He walked to a bed of flowers at which an under-gardener was at work, and said to the man: "Have you good eyes?"

"I can see a good bit, your honour."

"Do you know the Minorca?"

"Oh yes, sir."

"Could you distinguish her if she's in the Harbour at this distance?"

"Why, sartinly, your honour," answered the man, looking at the Admiral.

"Then tell me if you see her," and the Admiral watched him with such an expression of face as he might have looked with at a falling barometer in seas distinguished for cyclones and typhoons.

The gardener gazed and gazed, and his intent regard crumpled his brow, for he seemed ambitious to be able to say he could see the ship. After a considerable pause, during a portion of which the man sheltered his eyes with his hand, he exclaimed: "If the Minorca's a three-masted vessel, square rigged forward, and fore-and-aft rigged on the mizzen-mast, then all that I can say is, your honour, she ain't among that shipping down there."

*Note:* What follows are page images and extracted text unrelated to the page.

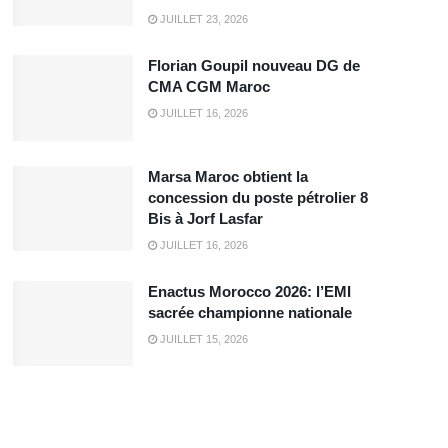
JUILLET 23, 2026
Florian Goupil nouveau DG de
CMA CGM Maroc
JUILLET 16, 2026
Marsa Maroc obtient la
concession du poste pétrolier 8
Bis à Jorf Lasfar
JUILLET 16, 2026
Enactus Morocco 2026: l’EMI
sacrée championne nationale
JUILLET 15, 2026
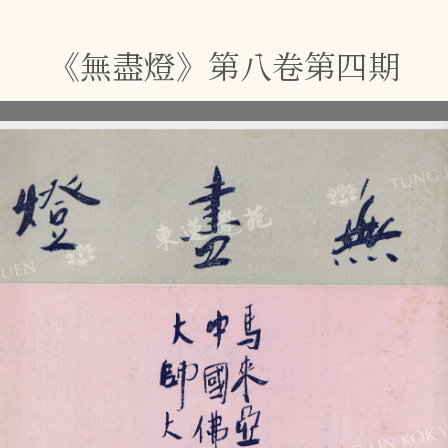
《無盡燈》第八卷第四期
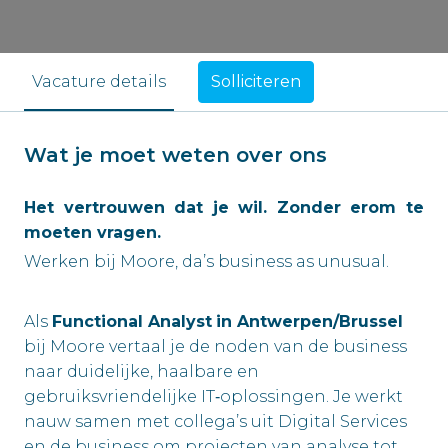
Solliciteren
Vacature details
Wat je moet weten over ons
Het vertrouwen dat je wil. Zonder erom te
moeten vragen.
Werken bij Moore, da’s business as unusual.
Als
Functional Analyst
in Antwerpen/Brussel
bij Moore vertaal je de noden van de business
naar duidelijke, haalbare en
gebruiksvriendelijke IT‑oplossingen. Je werkt
nauw samen met collega’s uit Digital Services
en de business om projecten van analyse tot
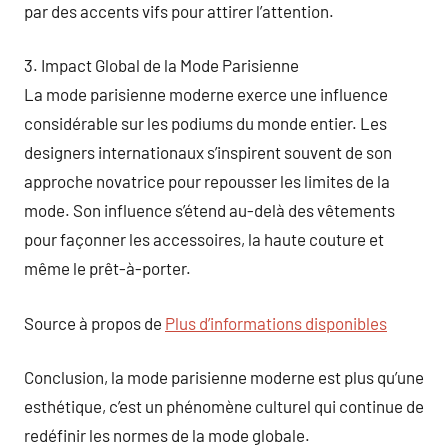
par des accents vifs pour attirer l’attention.
3. Impact Global de la Mode Parisienne
La mode parisienne moderne exerce une influence
considérable sur les podiums du monde entier. Les
designers internationaux s’inspirent souvent de son
approche novatrice pour repousser les limites de la
mode. Son influence s’étend au-delà des vêtements
pour façonner les accessoires, la haute couture et
même le prêt-à-porter.
Source à propos de
Plus d’informations disponibles
Conclusion, la mode parisienne moderne est plus qu’une
esthétique, c’est un phénomène culturel qui continue de
redéfinir les normes de la mode globale.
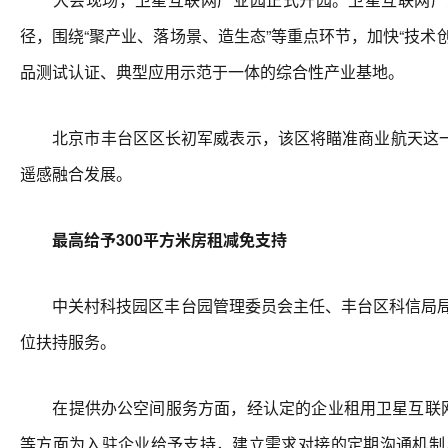
径，围绕“聚产业、落场景、造生态”等重点环节，加快“技
品测试认证、典型应用示范于一体的综合性产业基地。
北京市丰台区区长初军威表示，该区将瞄准商业航天这一
遥感融合发展。
最高给予300平方米房租减免支持
中关村科技园区丰台园管理委员会主任、丰台区科信局局长
位扶持服务。
在提供办公空间服务方面，经认定的企业租用卫星互联网产
等方面为入驻企业给予支持，建立需求对接的定期沟通机制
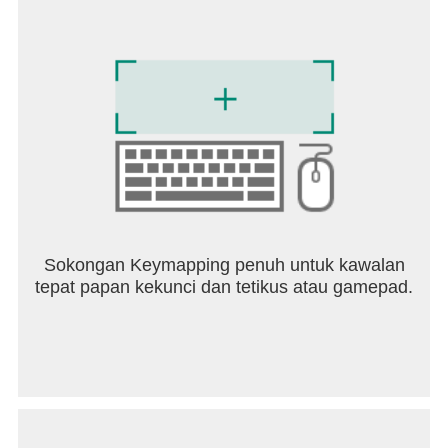
Sokongan Keymapping penuh untuk kawalan
tepat papan kekunci dan tetikus atau gamepad.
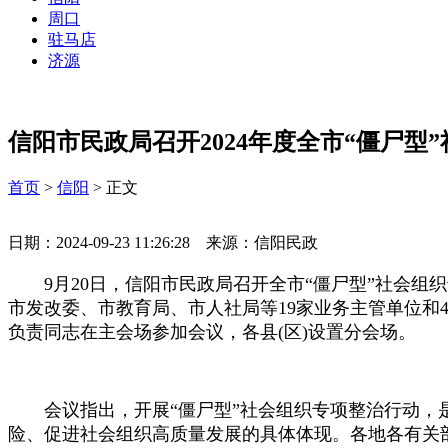
周口
驻马店
济源
信阳市民政局召开2024年度全市“僵尸型
首页
>
信阳
> 正文
日期：2024-09-23 11:26:28 来源：信阳民政
9月20日，信阳市民政局召开全市“僵尸型”社会组
市发改委、市教育局、市人社局等19家业务主管单位和4
负责同志在主会场参加会议，各县(区)设置分会场。
会议指出，开展“僵尸型”社会组织专项整治行动，
险、促进社会组织高质量发展的具体体现。各地各有关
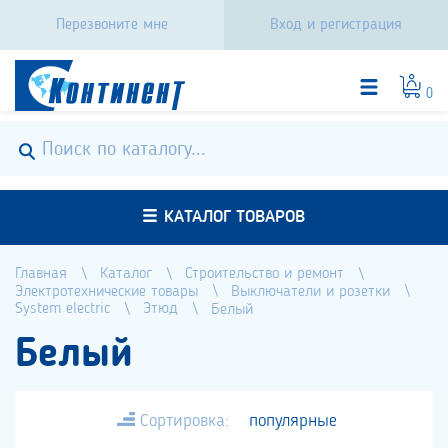
Перезвоните мне
Вход и регистрация
0
КАТАЛОГ ТОВАРОВ
Главная
Каталог
Строительство и ремонт
Электротехнические товары
Выключатели и розетки
System electric
Этюд
Белый
Белый
Сортировка:
популярные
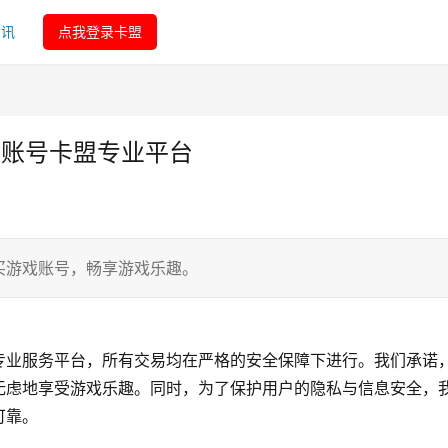
资讯
点我登录卡盟
生账号卡盟专业平台
买游戏账号，畅享游戏乐趣。
专业服务平台，所有交易均在严格的安全保障下进行。我们承诺
无虑地享受游戏乐趣。同时，为了保护用户的隐私与信息安全，
可靠。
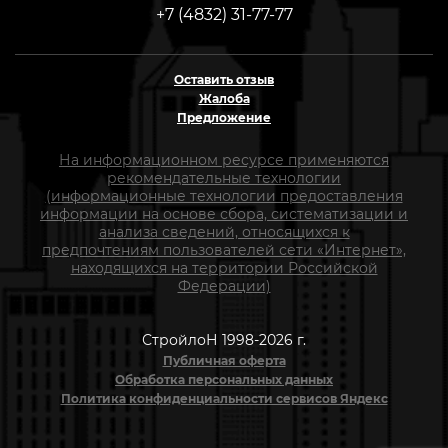
+7 (4832) 31-77-77
Оставить отзыв
Жалоба
Предложение
На информационном ресурсе применяются
рекомендательные технологии
(информационные технологии предоставления
информации на основе сбора, систематизации и
анализа сведений, относящихся к
предпочтениям пользователей сети «Интернет»,
находящихся на территории Российской
Федерации)
СтройлоН 1998-2026 г.
Публичная оферта
Обработка персональных данных
Политика конфиденциальности сервисов Яндекс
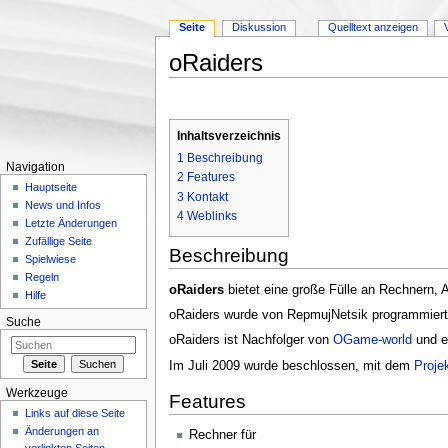
Seite
Diskussion
Quelltext anzeigen
oRaiders
Wechseln zu:
Navigation
,
Suche
Inhaltsverzeichnis
1
Beschreibung
Navigation
2
Features
Hauptseite
3
Kontakt
News und Infos
4
Weblinks
Letzte Änderungen
Zufällige Seite
Beschreibung
Spielwiese
Regeln
oRaiders
bietet eine große Fülle an Rechnern, 
Hilfe
oRaiders wurde von RepmujNetsik programmiert.
Suche
oRaiders ist Nachfolger von
OGame-world
und en
Im Juli 2009 wurde beschlossen, mit dem
Proje
Werkzeuge
Features
Links auf diese Seite
Änderungen an
Rechner für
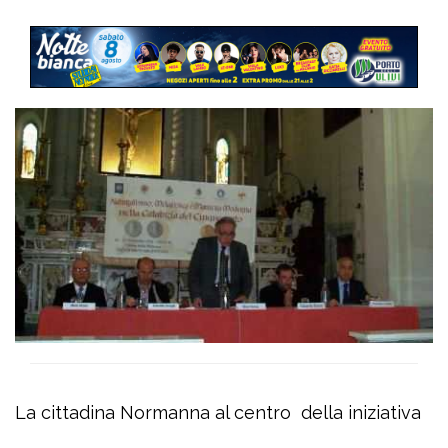
La cittadina Normanna al centro della iniziativa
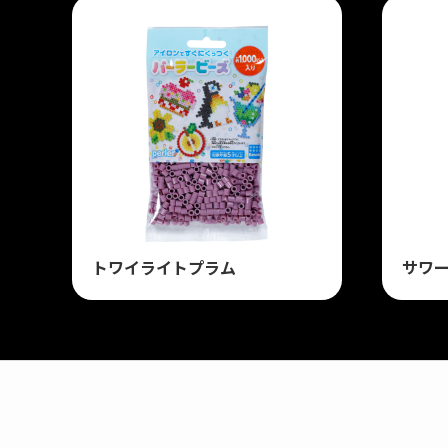
トワイライトプラム
サワ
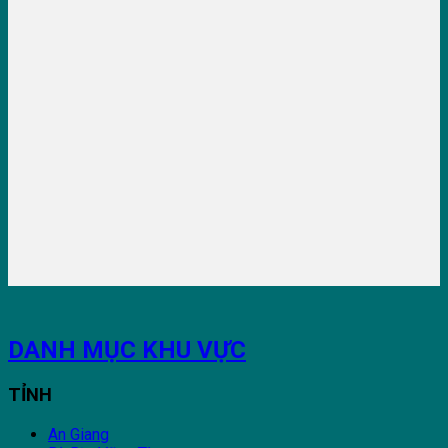
DANH MỤC KHU VỰC
TỈNH
An Giang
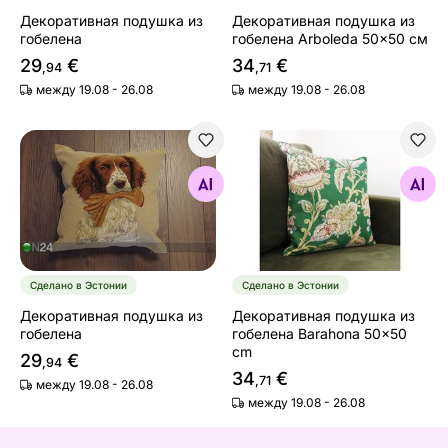
Декоративная подушка из
Декоративная подушка из
гобелена
гобелена Arboleda 50x50 см
29
€
34
€
,94
,71
между 19.08 - 26.08
между 19.08 - 26.08
Декоративная подушка из гобелена
Декоративная подушка из 
Найдите похожие
Найдите похожие
Сделано в Эстонии
Сделано в Эстонии
Декоративная подушка из
Декоративная подушка из
гобелена
гобелена Barahona 50x50
cm
29
€
,94
34
€
,71
между 19.08 - 26.08
между 19.08 - 26.08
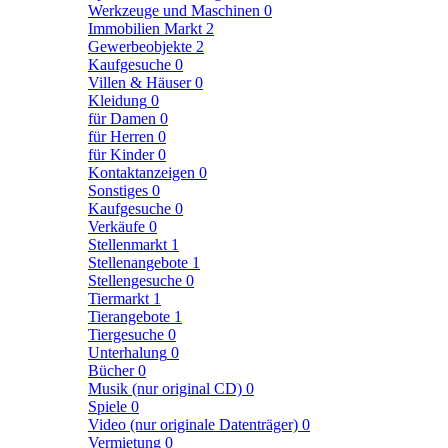
Werkzeuge und Maschinen
0
Immobilien Markt
2
Gewerbeobjekte
2
Kaufgesuche
0
Villen & Häuser
0
Kleidung
0
für Damen
0
für Herren
0
für Kinder
0
Kontaktanzeigen
0
Sonstiges
0
Kaufgesuche
0
Verkäufe
0
Stellenmarkt
1
Stellenangebote
1
Stellengesuche
0
Tiermarkt
1
Tierangebote
1
Tiergesuche
0
Unterhalung
0
Bücher
0
Musik (nur original CD)
0
Spiele
0
Video (nur originale Datenträger)
0
Vermietung
0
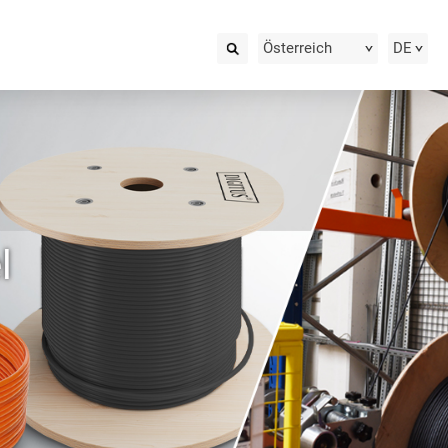
Österreich
DE
l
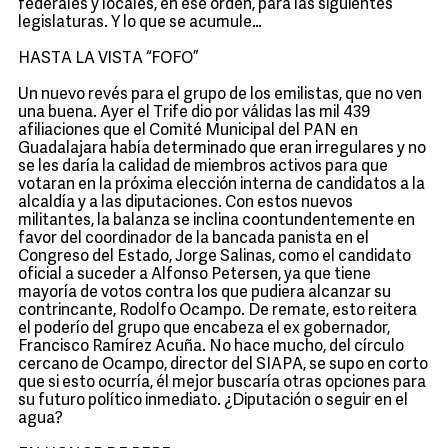
federales y locales, en ese orden, para las siguientes
legislaturas. Y lo que se acumule…
HASTA LA VISTA “FOFO”
Un nuevo revés para el grupo de los emilistas, que no ven
una buena. Ayer el Trife dio por válidas las mil 439
afiliaciones que el Comité Municipal del PAN en
Guadalajara había determinado que eran irregulares y no
se les daría la calidad de miembros activos para que
votaran en la próxima elección interna de candidatos a la
alcaldía y a las diputaciones. Con estos nuevos
militantes, la balanza se inclina coontundentemente en
favor del coordinador de la bancada panista en el
Congreso del Estado, Jorge Salinas, como el candidato
oficial a suceder a Alfonso Petersen, ya que tiene
mayoría de votos contra los que pudiera alcanzar su
contrincante, Rodolfo Ocampo. De remate, esto reitera
el poderío del grupo que encabeza el ex gobernador,
Francisco Ramírez Acuña. No hace mucho, del círculo
cercano de Ocampo, director del SIAPA, se supo en corto
que si esto ocurría, él mejor buscaría otras opciones para
su futuro político inmediato. ¿Diputación o seguir en el
agua?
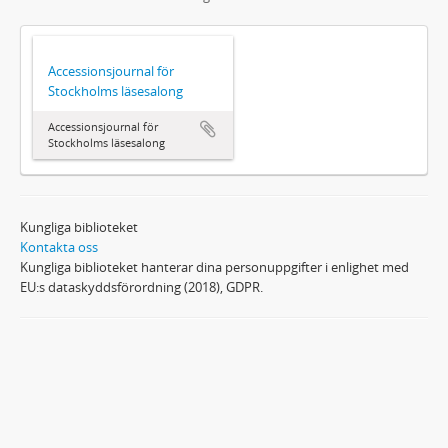
Accessionsjournal för
Stockholms läsesalong
Accessionsjournal för
Stockholms läsesalong
Kungliga biblioteket
Kontakta oss
Kungliga biblioteket hanterar dina personuppgifter i enlighet med
EU:s dataskyddsförordning (2018), GDPR.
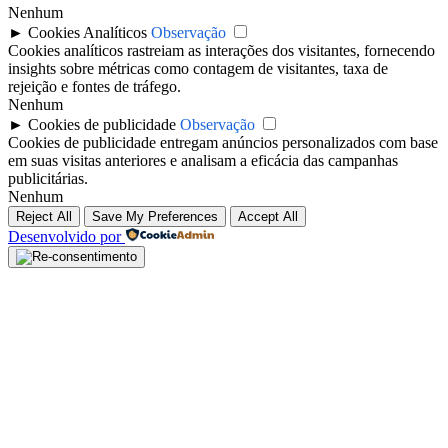
Nenhum
►
Cookies Analíticos
Observação
Cookies analíticos rastreiam as interações dos visitantes, fornecendo
insights sobre métricas como contagem de visitantes, taxa de
rejeição e fontes de tráfego.
Nenhum
►
Cookies de publicidade
Observação
Cookies de publicidade entregam anúncios personalizados com base
em suas visitas anteriores e analisam a eficácia das campanhas
publicitárias.
Nenhum
Reject All
Save My Preferences
Accept All
Desenvolvido por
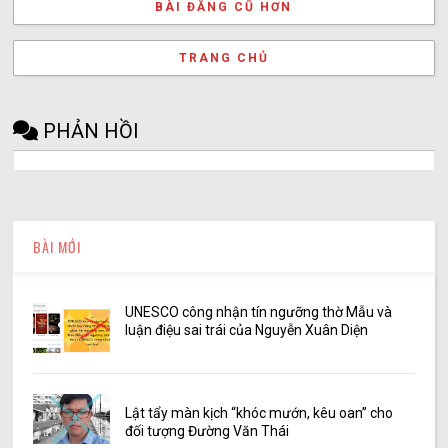
BÀI ĐĂNG CŨ HƠN
TRANG CHỦ
PHẢN HỒI
BÀI MỚI
UNESCO công nhận tín ngưỡng thờ Mẫu và
luận điệu sai trái của Nguyễn Xuân Diện
Lật tẩy màn kịch “khóc mướn, kêu oan” cho
đối tượng Đường Văn Thái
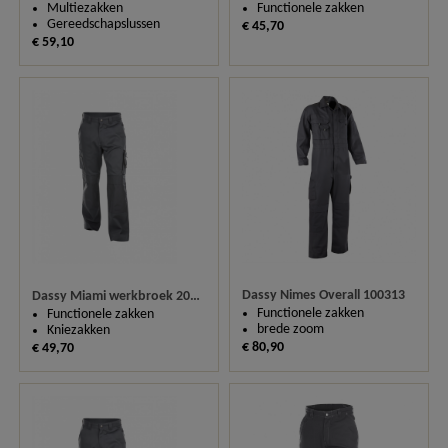
Multiezakken
Functionele zakken
Gereedschapslussen
€ 45,70
€ 59,10
Dassy Nimes Overall 100313
Dassy Miami werkbroek 200487 (300 gm²)
Functionele zakken
Functionele zakken
brede zoom
Kniezakken
€ 80,90
€ 49,70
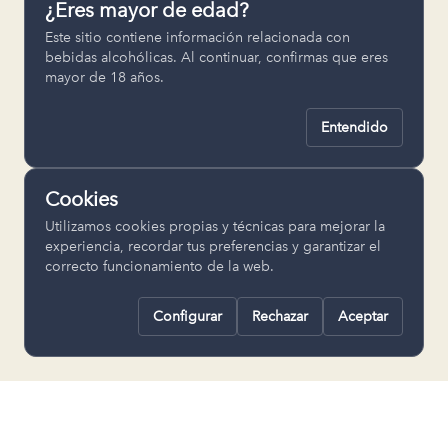
¿Eres mayor de edad?
Permiten recordar ajustes como el
Este sitio contiene información relacionada con
idioma seleccionado.
bebidas alcohólicas. Al continuar, confirmas que eres
mayor de 18 años.
pll_language
Entendido
Analítica
Nos ayudan a entender cómo se utiliza
Cookies
la web para mejorar la experiencia.
Utilizamos cookies propias y técnicas para mejorar la
Google Analytics
experiencia, recordar tus preferencias y garantizar el
correcto funcionamiento de la web.
Configurar
Rechazar
Aceptar
Rechazar todas
Guardar selección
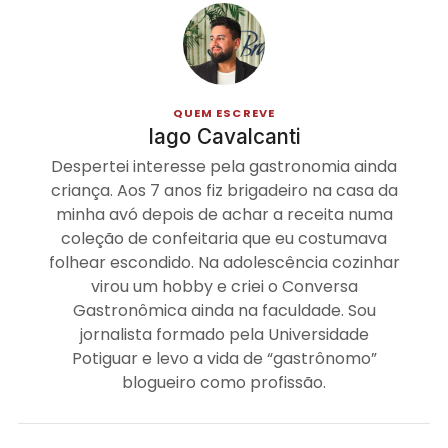
QUEM ESCREVE
Iago Cavalcanti
Despertei interesse pela gastronomia ainda
criança. Aos 7 anos fiz brigadeiro na casa da
minha avó depois de achar a receita numa
coleção de confeitaria que eu costumava
folhear escondido. Na adolescência cozinhar
virou um hobby e criei o Conversa
Gastronômica ainda na faculdade. Sou
jornalista formado pela Universidade
Potiguar e levo a vida de “gastrônomo”
blogueiro como profissão.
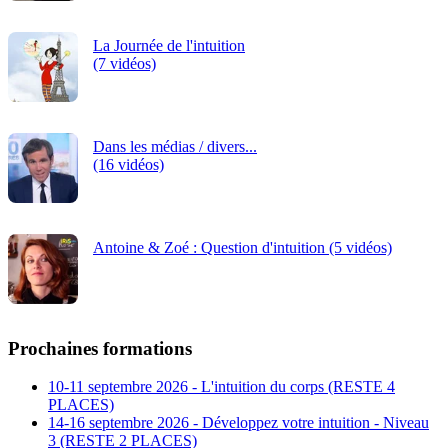
La Journée de l'intuition
(7 vidéos)
Dans les médias / divers...
(16 vidéos)
Antoine & Zoé : Question d'intuition (5 vidéos)
Prochaines formations
10-11 septembre 2026 - L'intuition du corps (RESTE 4
PLACES)
14-16 septembre 2026 - Développez votre intuition - Niveau
3 (RESTE 2 PLACES)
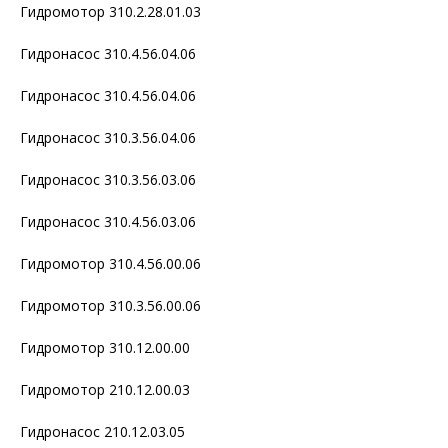
Гидромотор 310.2.28.01.03
Гидронасос 310.4.56.04.06
Гидронасос 310.4.56.04.06
Гидронасос 310.3.56.04.06
Гидронасос 310.3.56.03.06
Гидронасос 310.4.56.03.06
Гидромотор 310.4.56.00.06
Гидромотор 310.3.56.00.06
Гидромотор 310.12.00.00
Гидромотор 210.12.00.03
Гидронасос 210.12.03.05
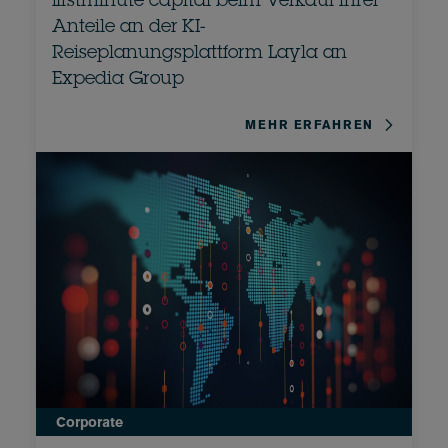
firstminute capital beim Verkauf ihrer
Anteile an der KI-
Reiseplanungsplattform Layla an
Expedia Group
MEHR ERFAHREN
Corporate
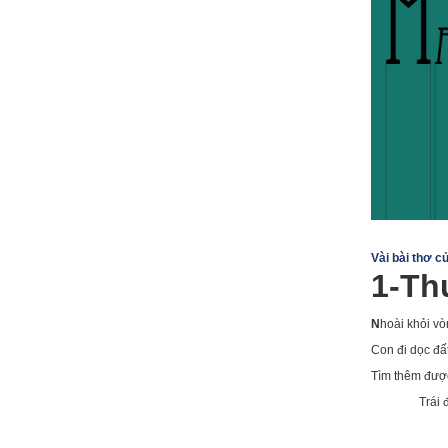
Vài bài thơ c
1-Th
N
hoài khỏi v
Con đi dọc đấ
Tìm thêm được
Trái 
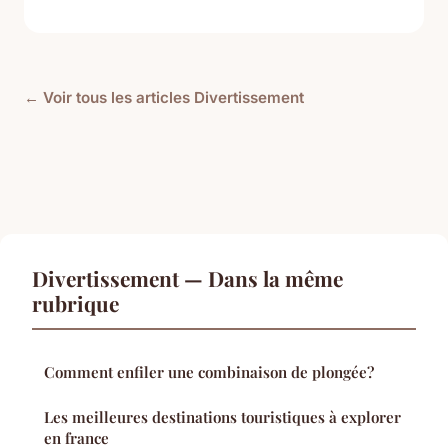
← Voir tous les articles Divertissement
Divertissement — Dans la même
rubrique
Comment enfiler une combinaison de plongée?
Les meilleures destinations touristiques à explorer
en france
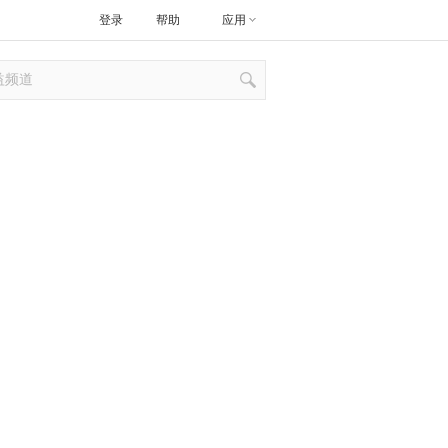
登录
帮助
应用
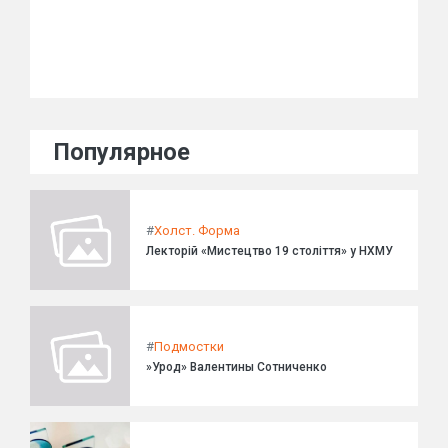
Популярное
#
Холст. Форма
Лекторій «Мистецтво 19 століття» у НХМУ
#
Подмостки
»Урод» Валентины Сотниченко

Without speech the Admiral walked away swiftly on the stout staff he was used to carry, striking the sward with it till you witnessed the energy of his thoughts with each blow, and, entering the hall of Old Harbour House, took down from its brackets a very handsome, and for those times, powerful telescope with which he returned to the place he had left, where he might obtain the best view of the Harbour that was to be got from the grounds of the mansion.

He levelled the tubes at the shipping, but witnessed no signs of the Minorca. He was amazed. The glass sank in his hand, and he rubbed his naked eye and fastened it again upon the Harbour. The vessel was to sail at half-past twelve, and it was now about a quarter past ten, and the Minorca was gone. The old gentleman took aim with his glass at the little breadth of sea that was in sight, in a hopeless way conceiving that a sail, invisible to his bare vision, might leap into the lenses out of the distant blue recess, and proclaim herself to his nautical eye as the ship that was gone. Nothing was in sight.